Insurance Products – definition and meaning

Definition: Insurance

Insurance is a contract, represented by a policy, in which an individual or entity receives financial protection or reimbursement against losses from an insurance company. The company pools clients’ risks to make payments more affordable for the insured. Insurance can be defined from two different perspectives, which are as follows:

  1. Functional definition:

Insurance is a co-operative device to spread the loss caused by a particular risk to which a number of people are exposed to and agree to insure them against the risk.

Therefore, insurance is:

  1. Co-operative device
  2. To spread the risk amongst the persons who are insured against it
  3. To share the losses according to the probability of loss to the risk of each member of society
  4. To provide security against losses to the insured
  5. Contractual definition:

Insurance has been defined to be that in which a sum of money as a premium is paid in consideration of the insurer’s incurring the risk of paying a large sum upon the contingency. The insurance thus is a contract whereby:

  1. Certain sum, called premium is charged in consideration,
  2. Against the said consideration, a large sum is guaranteed to be paid by the insurer who received the premium,
  3. The payment will be made in certain definite sum, i.e., the loss or the policy amount whichever My be, and
  4. The payment is made only upon a contingency.

Moreover, insurance can be defined as a consisting one party (the insurer) agrees to pay to the other party (the insurer) or his beneficiary, a certain sum upon a given contingency (the risk) against which the insurance is sought.

Meaning of Insurance:

An entity which provides insurance is known as an insurer, insurance company, or insurance carrier. A person or entity who buys insurance is known as an insured or policyholder. The insurance transaction involves the insured assuming a guaranteed and known relatively small loss in the form of payment to the insurer in exchange for the insurer’s promise to compensate the insured in the event of a covered loss.
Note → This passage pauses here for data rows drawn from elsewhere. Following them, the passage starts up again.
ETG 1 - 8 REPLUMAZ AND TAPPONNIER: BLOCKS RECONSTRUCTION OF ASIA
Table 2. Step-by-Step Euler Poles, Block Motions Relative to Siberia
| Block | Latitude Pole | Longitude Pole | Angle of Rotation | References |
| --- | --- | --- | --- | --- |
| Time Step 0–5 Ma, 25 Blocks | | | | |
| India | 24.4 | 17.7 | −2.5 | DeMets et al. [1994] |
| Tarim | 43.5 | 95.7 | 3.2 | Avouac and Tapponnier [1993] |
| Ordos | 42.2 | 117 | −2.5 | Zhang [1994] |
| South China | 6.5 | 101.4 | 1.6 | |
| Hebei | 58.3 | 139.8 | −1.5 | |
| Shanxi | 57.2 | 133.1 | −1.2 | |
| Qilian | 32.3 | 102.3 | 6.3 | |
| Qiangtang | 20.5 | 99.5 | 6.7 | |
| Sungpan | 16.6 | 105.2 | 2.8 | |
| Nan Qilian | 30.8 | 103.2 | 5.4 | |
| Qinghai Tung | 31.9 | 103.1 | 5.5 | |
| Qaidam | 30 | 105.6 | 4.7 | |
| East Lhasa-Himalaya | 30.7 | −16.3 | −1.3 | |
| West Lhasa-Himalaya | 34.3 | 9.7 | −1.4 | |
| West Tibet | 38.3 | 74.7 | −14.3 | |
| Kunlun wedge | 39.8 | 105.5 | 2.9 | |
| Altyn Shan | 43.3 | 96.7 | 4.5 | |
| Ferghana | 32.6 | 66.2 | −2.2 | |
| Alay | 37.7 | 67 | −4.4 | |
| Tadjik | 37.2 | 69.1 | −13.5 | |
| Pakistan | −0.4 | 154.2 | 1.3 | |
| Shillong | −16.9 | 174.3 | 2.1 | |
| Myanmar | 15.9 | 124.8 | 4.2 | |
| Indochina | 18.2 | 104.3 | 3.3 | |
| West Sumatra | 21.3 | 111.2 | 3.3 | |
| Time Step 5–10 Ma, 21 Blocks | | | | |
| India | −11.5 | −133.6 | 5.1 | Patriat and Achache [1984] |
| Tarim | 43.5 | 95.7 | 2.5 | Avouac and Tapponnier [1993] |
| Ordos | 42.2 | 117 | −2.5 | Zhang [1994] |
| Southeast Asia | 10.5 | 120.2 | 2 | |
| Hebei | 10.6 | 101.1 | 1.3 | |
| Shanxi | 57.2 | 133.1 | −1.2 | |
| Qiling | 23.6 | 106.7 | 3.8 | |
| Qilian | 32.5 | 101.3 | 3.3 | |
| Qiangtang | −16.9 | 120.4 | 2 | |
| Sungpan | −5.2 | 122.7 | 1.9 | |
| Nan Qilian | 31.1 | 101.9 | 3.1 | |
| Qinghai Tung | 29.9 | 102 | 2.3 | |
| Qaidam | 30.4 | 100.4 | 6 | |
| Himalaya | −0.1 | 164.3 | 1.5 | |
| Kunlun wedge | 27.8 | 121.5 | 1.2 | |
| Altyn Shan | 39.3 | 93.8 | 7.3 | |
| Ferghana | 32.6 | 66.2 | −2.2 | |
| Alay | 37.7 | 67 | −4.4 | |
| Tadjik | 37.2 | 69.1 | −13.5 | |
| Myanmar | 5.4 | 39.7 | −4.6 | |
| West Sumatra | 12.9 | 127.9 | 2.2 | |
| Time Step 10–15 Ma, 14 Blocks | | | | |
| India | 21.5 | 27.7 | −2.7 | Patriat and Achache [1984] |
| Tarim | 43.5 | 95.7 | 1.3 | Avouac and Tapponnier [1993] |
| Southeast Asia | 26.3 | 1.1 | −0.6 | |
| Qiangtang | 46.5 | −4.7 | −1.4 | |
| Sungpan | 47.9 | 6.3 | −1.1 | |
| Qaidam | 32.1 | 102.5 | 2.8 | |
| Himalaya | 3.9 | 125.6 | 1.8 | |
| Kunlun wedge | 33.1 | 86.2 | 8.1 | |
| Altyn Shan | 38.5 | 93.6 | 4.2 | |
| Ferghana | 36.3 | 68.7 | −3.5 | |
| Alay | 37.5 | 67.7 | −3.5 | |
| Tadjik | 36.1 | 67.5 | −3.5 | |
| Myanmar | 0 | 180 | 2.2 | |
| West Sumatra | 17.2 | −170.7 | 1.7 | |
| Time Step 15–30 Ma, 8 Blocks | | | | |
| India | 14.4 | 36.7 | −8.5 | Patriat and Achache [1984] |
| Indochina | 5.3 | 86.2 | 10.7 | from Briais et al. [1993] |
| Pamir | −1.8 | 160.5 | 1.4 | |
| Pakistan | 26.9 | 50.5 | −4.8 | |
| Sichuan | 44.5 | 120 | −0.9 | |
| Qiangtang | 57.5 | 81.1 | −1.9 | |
The loss may or may not be financial, but it must be reducible to financial terms, and must involve something in which the insured has an insurable interest established by ownership, possession, or pre-existing relationship.
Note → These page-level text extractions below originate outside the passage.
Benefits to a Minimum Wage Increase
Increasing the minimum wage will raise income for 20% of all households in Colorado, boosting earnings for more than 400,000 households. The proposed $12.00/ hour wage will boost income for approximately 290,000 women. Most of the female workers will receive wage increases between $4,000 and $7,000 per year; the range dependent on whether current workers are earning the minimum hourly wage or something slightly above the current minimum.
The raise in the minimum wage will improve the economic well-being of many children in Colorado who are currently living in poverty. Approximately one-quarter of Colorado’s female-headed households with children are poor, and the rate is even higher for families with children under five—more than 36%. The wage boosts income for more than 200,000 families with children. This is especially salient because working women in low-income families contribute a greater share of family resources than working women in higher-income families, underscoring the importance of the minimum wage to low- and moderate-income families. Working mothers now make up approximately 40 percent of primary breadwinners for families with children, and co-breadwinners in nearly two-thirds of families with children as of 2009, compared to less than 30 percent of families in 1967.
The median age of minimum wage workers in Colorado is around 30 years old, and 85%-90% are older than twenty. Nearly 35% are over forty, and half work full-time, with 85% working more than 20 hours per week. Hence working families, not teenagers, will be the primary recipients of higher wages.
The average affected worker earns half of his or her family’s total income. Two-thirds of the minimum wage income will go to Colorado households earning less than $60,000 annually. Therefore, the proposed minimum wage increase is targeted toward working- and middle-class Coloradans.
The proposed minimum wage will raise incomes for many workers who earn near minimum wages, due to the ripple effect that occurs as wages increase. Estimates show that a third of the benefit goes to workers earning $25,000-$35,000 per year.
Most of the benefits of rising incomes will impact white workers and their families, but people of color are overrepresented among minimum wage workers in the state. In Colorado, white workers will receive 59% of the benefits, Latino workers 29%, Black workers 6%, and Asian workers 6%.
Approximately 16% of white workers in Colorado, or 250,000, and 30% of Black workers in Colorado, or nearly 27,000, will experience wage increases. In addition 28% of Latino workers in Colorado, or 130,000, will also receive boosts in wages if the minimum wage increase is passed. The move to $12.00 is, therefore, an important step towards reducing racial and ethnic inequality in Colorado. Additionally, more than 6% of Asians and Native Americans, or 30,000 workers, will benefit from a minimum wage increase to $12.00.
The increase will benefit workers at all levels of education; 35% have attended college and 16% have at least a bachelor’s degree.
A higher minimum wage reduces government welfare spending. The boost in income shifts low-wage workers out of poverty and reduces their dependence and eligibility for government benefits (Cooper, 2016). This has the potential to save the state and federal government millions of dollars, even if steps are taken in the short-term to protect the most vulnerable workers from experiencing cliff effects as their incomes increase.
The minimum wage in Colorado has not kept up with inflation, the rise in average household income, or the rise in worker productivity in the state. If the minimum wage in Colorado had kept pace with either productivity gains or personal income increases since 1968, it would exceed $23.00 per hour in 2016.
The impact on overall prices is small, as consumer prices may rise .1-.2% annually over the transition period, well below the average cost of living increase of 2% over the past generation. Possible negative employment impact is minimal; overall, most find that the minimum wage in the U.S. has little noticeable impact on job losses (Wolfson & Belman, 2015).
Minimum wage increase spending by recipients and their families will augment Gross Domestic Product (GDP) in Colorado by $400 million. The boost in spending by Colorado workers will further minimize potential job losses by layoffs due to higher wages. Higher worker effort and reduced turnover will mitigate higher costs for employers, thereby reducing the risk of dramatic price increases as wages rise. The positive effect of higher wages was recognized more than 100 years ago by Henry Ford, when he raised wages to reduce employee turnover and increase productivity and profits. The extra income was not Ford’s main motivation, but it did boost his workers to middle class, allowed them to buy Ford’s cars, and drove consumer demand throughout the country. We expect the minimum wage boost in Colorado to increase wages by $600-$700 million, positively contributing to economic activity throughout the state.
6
The insured receives a contract, called the insurance policy, which details the conditions and circumstances under which the insured will be financially compensated. The amount of money charged by the insurer to the insured for the coverage set forth in the insurance policy is called the premium. If the insured experiences a loss which is potentially covered by the insurance policy, the insured submits a claim to the insurer for processing by a claims adjuster.